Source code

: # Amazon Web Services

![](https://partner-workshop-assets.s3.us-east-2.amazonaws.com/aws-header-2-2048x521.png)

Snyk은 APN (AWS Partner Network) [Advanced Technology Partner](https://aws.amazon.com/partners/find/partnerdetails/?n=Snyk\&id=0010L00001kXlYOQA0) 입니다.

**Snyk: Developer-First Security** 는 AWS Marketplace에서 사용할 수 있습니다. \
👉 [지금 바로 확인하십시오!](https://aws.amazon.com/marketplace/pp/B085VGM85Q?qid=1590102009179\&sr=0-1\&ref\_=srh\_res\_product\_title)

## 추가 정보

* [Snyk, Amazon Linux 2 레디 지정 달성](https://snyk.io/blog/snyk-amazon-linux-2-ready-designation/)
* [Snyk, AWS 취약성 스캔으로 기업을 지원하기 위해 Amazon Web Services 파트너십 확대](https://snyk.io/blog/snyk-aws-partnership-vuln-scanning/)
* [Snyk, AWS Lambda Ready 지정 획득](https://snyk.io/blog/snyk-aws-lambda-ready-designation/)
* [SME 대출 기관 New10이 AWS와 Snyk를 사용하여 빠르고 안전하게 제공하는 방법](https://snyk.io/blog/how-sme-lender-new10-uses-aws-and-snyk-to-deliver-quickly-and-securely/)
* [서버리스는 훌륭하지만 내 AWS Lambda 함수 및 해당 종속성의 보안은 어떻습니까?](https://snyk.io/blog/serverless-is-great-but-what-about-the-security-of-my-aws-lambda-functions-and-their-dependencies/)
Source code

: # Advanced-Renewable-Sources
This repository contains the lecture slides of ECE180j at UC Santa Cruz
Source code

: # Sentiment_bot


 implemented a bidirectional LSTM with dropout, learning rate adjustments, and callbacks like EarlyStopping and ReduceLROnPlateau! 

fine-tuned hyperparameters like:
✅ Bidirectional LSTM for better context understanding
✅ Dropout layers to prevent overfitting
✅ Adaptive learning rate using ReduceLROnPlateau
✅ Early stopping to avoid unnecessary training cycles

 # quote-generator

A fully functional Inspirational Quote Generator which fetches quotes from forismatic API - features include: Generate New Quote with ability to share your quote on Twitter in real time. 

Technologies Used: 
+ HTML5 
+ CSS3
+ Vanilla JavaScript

+-------+

> [What you are asked to do]:
Duplicate the part of the listing that opens with the line containing "implemented a bidirectional" and closes with the line containing "A fully functional", both of those lines included.

> [Solution for this task]:
 implemented a bidirectional LSTM with dropout, learning rate adjustments, and callbacks like EarlyStopping and ReduceLROnPlateau! 

fine-tuned hyperparameters like:
✅ Bidirectional LSTM for better context understanding
✅ Dropout layers to prevent overfitting
✅ Adaptive learning rate using ReduceLROnPlateau
✅ Early stopping to avoid unnecessary training cycles

 # quote-generator

A fully functional Inspirational Quote Generator which fetches quotes from forismatic API - features include: Generate New Quote with ability to share your quote on Twitter in real time. 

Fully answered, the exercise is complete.